Facebookowe transmisje cieszą się ogromną popularnością. Internauci z całego świata coraz częściej bawią się w jednoosobową telewizję i za pomocą kamery pokazują znajomym relacje "na żywo". Forma ta zyskał szczególną popularność wśród influencerów, którzy mogą dzięki niej skuteczniej wpływać na obserwujących.

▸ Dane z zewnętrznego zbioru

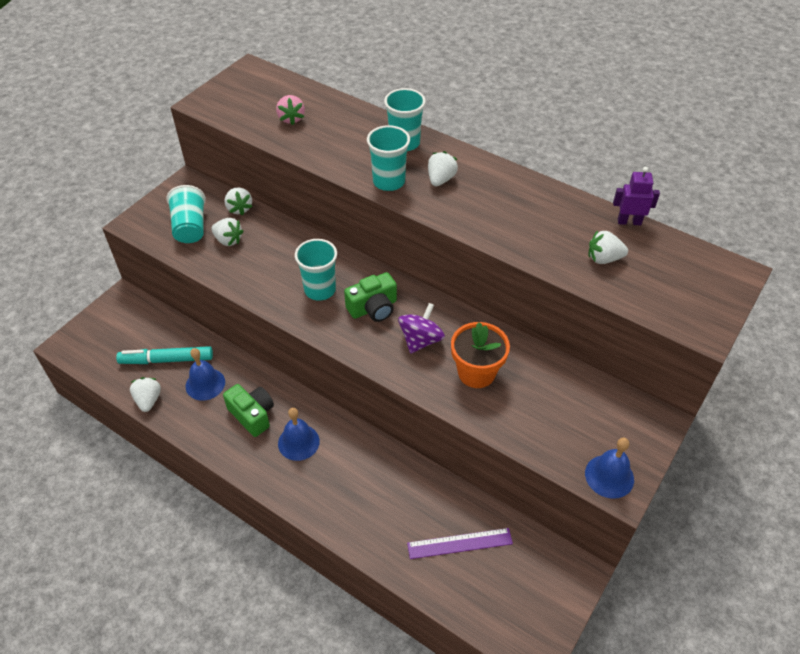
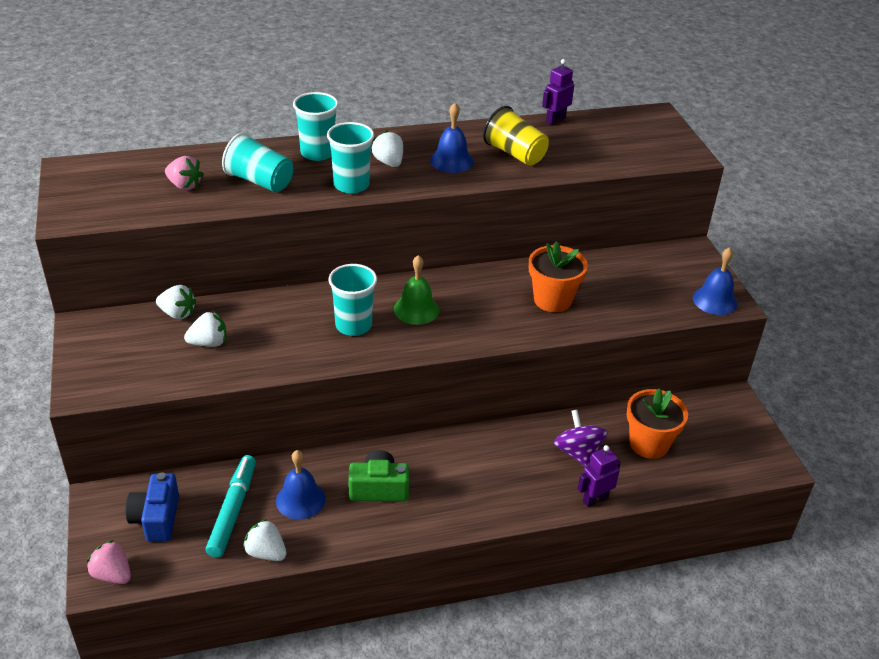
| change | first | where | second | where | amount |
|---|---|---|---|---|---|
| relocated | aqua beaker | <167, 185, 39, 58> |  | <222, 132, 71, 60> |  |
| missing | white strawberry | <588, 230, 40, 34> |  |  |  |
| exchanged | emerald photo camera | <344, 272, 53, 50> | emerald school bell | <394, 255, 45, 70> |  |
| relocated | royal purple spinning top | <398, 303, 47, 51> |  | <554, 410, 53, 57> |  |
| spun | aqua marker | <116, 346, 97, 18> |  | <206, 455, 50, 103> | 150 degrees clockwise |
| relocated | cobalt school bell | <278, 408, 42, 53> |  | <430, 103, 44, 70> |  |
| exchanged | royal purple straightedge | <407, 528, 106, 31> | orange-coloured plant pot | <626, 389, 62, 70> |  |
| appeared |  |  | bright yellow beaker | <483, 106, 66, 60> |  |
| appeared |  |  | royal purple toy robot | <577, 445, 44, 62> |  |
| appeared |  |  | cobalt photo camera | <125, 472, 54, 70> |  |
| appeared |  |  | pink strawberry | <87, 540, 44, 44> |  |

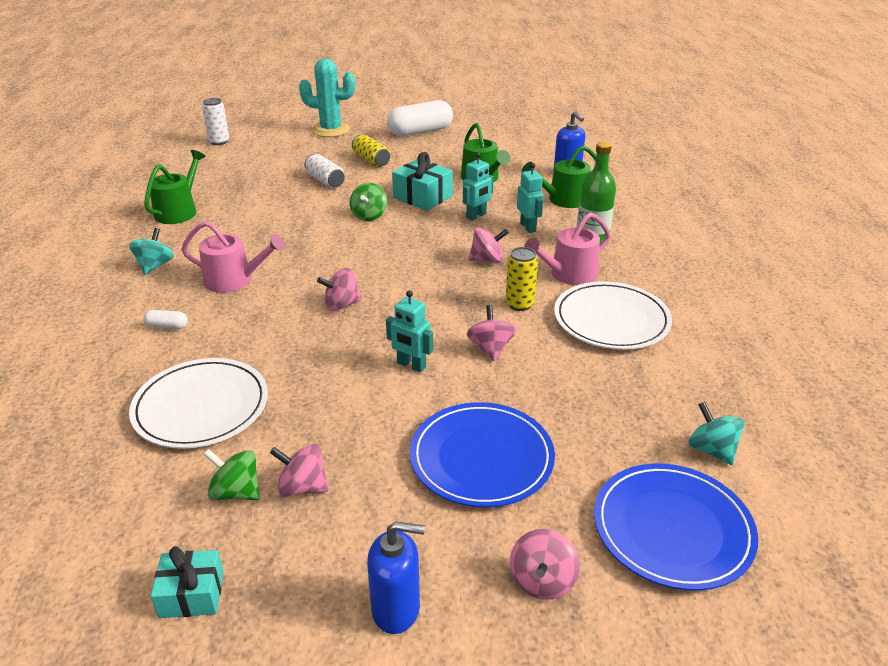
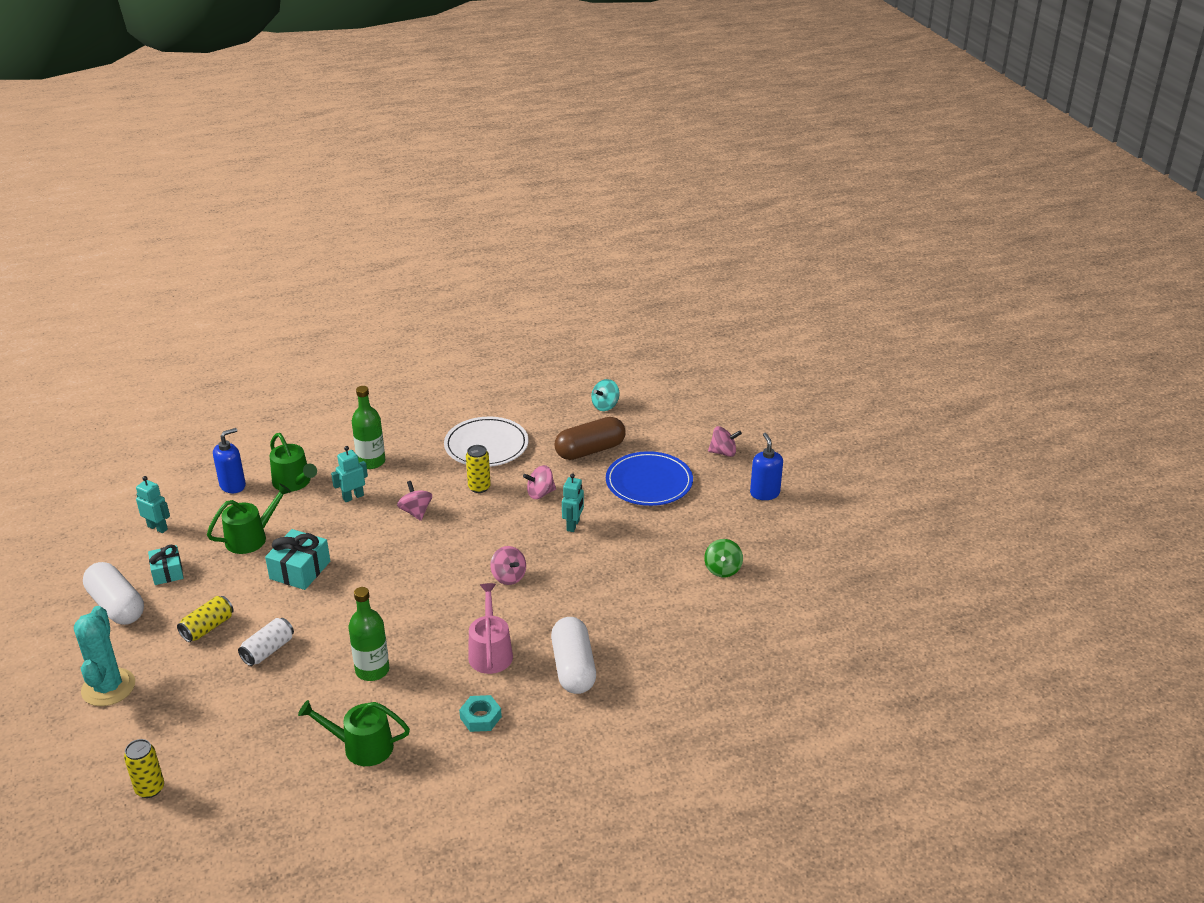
| change | first | where | second | where | amount |
|---|---|---|---|---|---|
| colour | white tin | <202, 98, 27, 47> | bright yellow tin | <124, 739, 40, 59> |  |
| relocated | aqua toy robot | <463, 152, 31, 69> |  | <136, 476, 34, 57> |  |
| missing | emerald spinning top | <350, 183, 37, 38> |  |  |  |
| missing | pink watering can | <524, 212, 87, 73> |  |  |  |
| exchanged | aqua spinning top | <129, 228, 45, 47> | aqua hexagon nut | <459, 695, 43, 37> |  |
| size | white capsule | <143, 310, 45, 20> |  | <551, 617, 45, 77> | x2.38 |
| missing | white dinner plate | <129, 358, 139, 91> |  |  |  |
| missing | pink spinning top | <270, 444, 59, 53> |  |  |  |
| missing | cobalt dinner plate | <594, 463, 164, 128> |  |  |  |
| relocated | aqua wrapped gift | <151, 546, 73, 72> |  | <148, 545, 35, 40> |  |
| appeared |  |  | dark brown capsule | <555, 417, 71, 43> |  |
| appeared |  |  | emerald bottle | <348, 587, 41, 94> |  |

Transmisje przeprowadzane są również przez zwykłych ludzi. Wśród nich była 24-letnia Hellen Nyabuto. O kobiecie zrobiło się głośno na całym świecie z powodu tragicznego finału przeprowadzanej przez nią transmisji na Facebooku. Pracowniczka służby zdrowia chciała pokazać kąpiel w basenie hotelowym w kanadyjskim Chatsworth. Niestety widzowie relacji byli świadkami jej ostatnich chwil.

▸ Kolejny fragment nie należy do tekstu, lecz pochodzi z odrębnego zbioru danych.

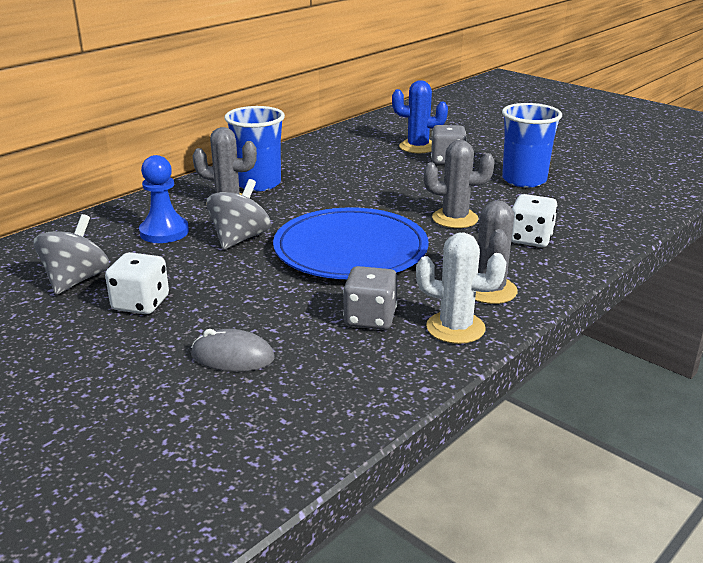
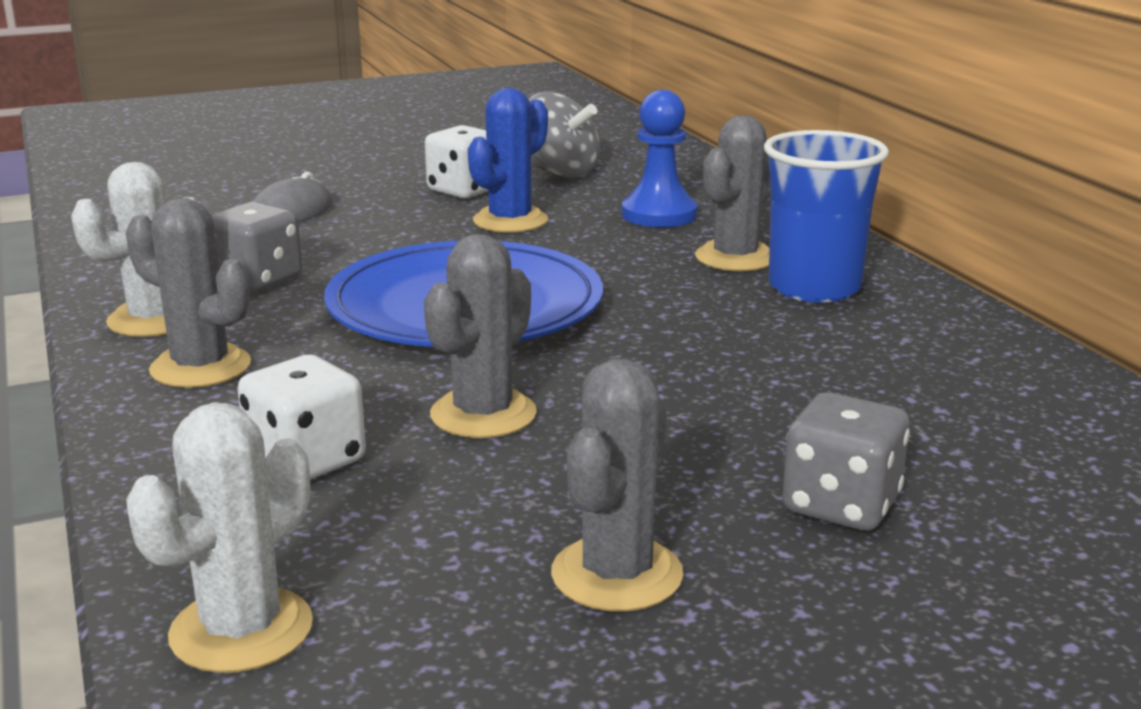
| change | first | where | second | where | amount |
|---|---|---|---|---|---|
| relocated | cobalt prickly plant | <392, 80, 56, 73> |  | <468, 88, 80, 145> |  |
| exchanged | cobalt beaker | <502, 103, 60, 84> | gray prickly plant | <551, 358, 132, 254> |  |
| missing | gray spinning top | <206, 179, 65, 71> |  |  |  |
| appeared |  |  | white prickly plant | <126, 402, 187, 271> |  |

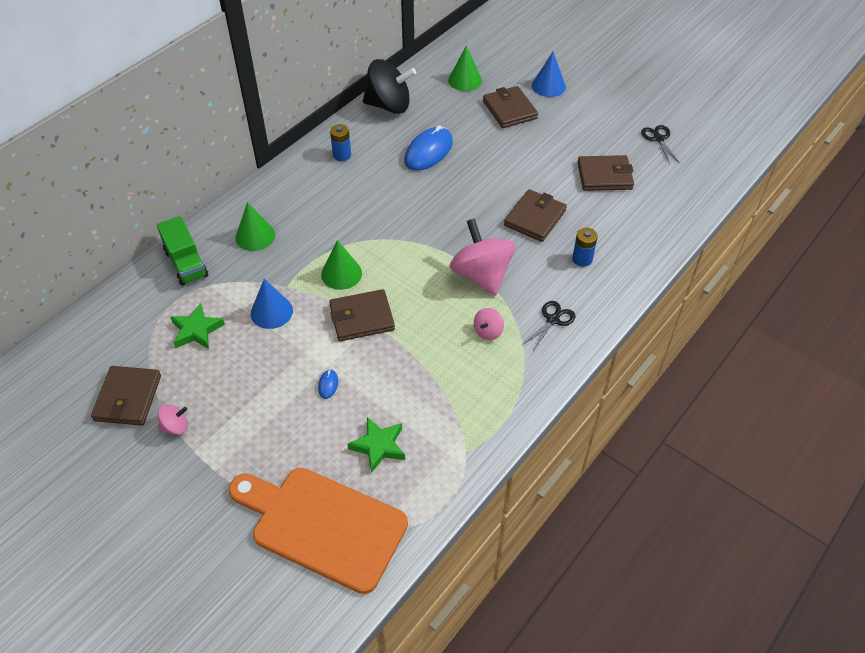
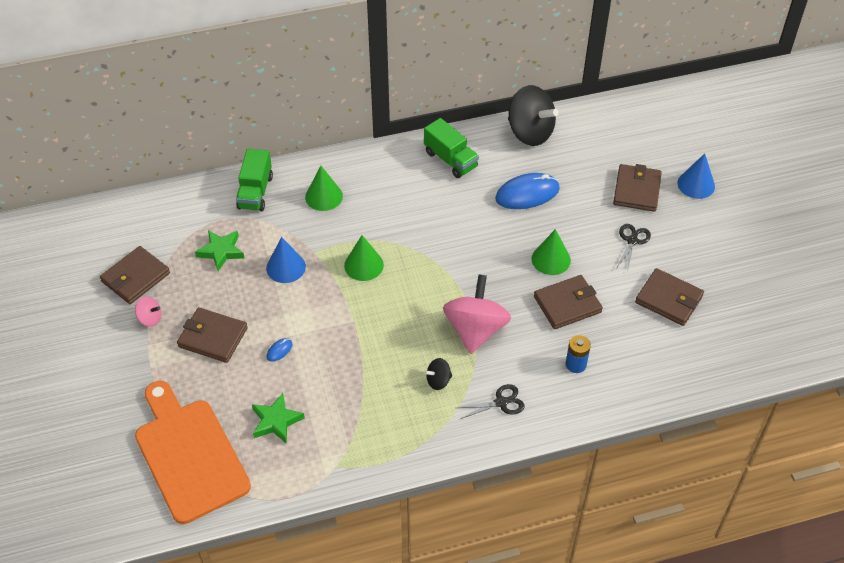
| change | first | where | second | where | amount |
|---|---|---|---|---|---|
| relocated | emerald solid cone | <448, 45, 34, 46> |  | <531, 229, 40, 46> |  |
| exchanged | cobalt AA battery | <330, 124, 21, 37> | emerald truck | <424, 118, 55, 60> |  |
| relocated | ebony pair of scissors | <641, 125, 39, 39> |  | <617, 224, 34, 48> |  |
| relocated | dark brown card wallet | <329, 289, 66, 52> |  | <177, 307, 71, 56> |  |
| colour | pink spinning top | <474, 308, 30, 32> | ebony spinning top | <424, 358, 28, 32> |  |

Wszystko było w porządku, dopóki 24-latka nie zaczęła pływać. Jej widzowie po raz ostatni widzieli ją żywą, kiedy mówiła do nich, stojąc po płytszej stronie basenu. W pewnym momencie Nyabuto odpłynęła i zacząć topić się na większej głębokości. Kobieta wołała o pomoc, jednak nikt jej nie usłyszał.

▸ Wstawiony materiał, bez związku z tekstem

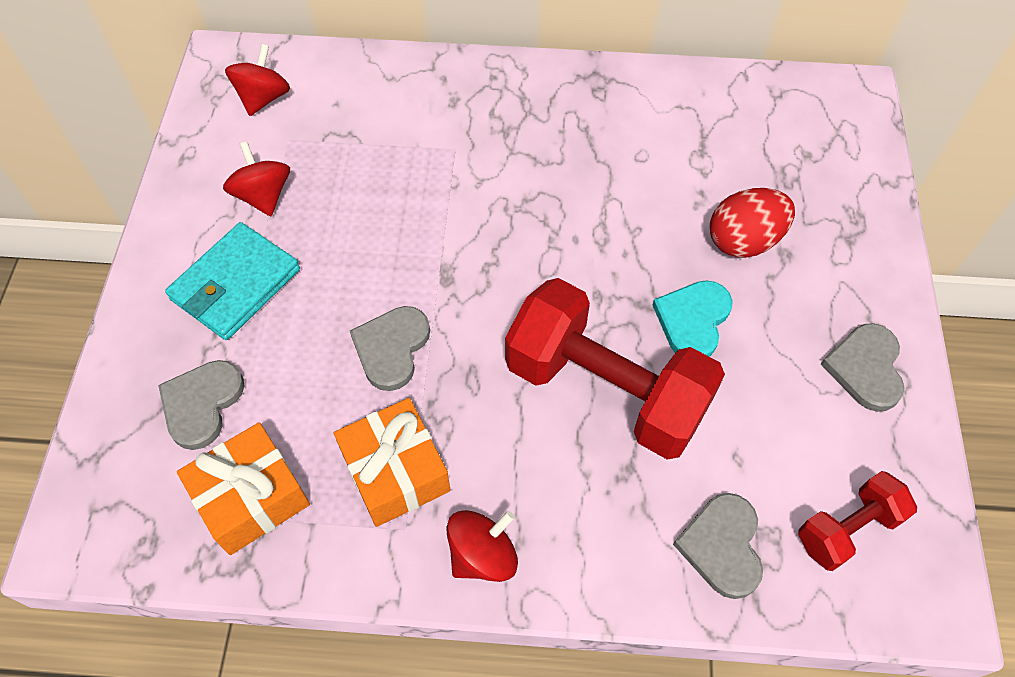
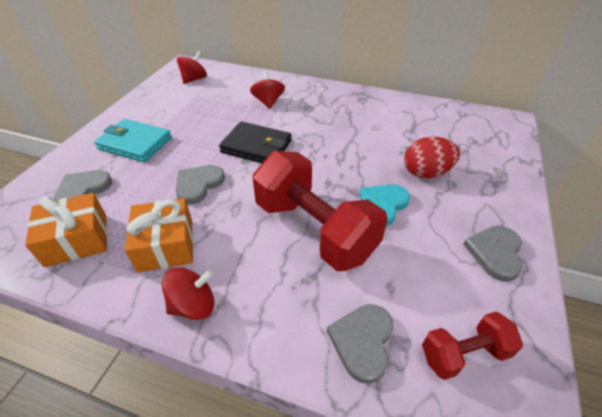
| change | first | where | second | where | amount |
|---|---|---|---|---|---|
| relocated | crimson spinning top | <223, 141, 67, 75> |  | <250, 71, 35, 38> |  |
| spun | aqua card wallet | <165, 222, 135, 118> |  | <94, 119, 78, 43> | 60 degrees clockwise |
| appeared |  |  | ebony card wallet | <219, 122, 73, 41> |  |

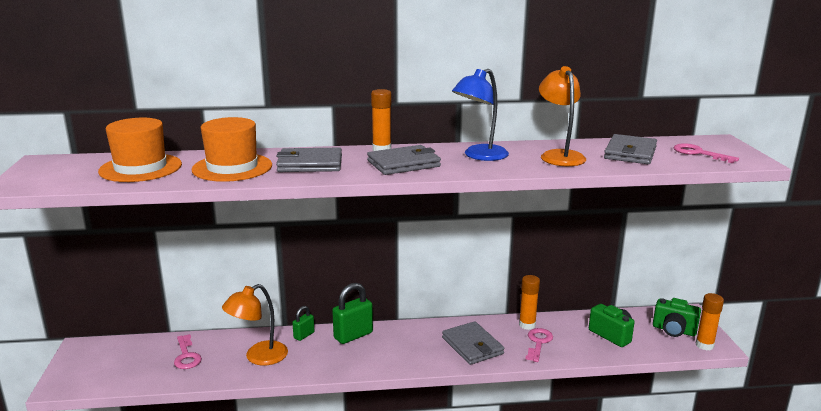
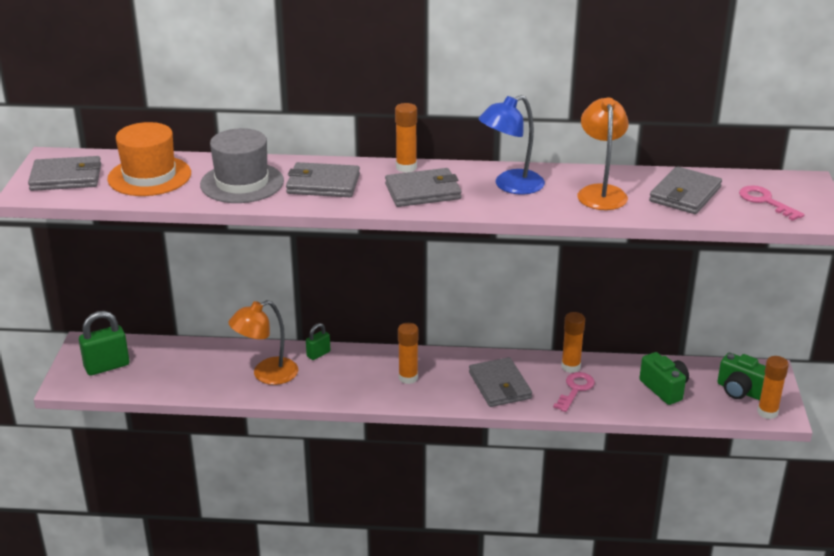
| change | first | where | second | where | amount |
|---|---|---|---|---|---|
| colour | orange-coloured tall hat | <191, 117, 81, 65> | gray tall hat | <200, 128, 84, 75> |  |
| relocated | emerald padlock | <332, 283, 41, 61> |  | <79, 311, 50, 64> |  |
| missing | pink door key | <174, 334, 28, 35> |  |  |  |
| appeared |  |  | gray card wallet | <28, 156, 73, 35> |  |
| appeared |  |  | orange-coloured glue | <398, 323, 21, 61> |  |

Nikt na miejscu nie zauważył jej śmierci
Niestety 24-latka utonęła na oczach widzów obserwujących jej transmisję. Bezsilni internauci obserwując śmierć kobiety, nie mogli nic zrobić. Ciało zmarłej miało unosić się w motelowym basenie jeszcze przez kilka godzin. Dopiero wtedy jeden z pracowników dostrzegł, że coś jest nie tak. Przez cały ten czas transmisja się nie przerwała.
Wideo z zapisu nagrania zostało usunięte z Facebooka. Nyabuto przeniosła się do Kanady w 2018 roku. Pracując w domu opieki na północno-zachodnich przedmieściach Toronto, utrzymywała siebie oraz swoją rodzinę w Kenii.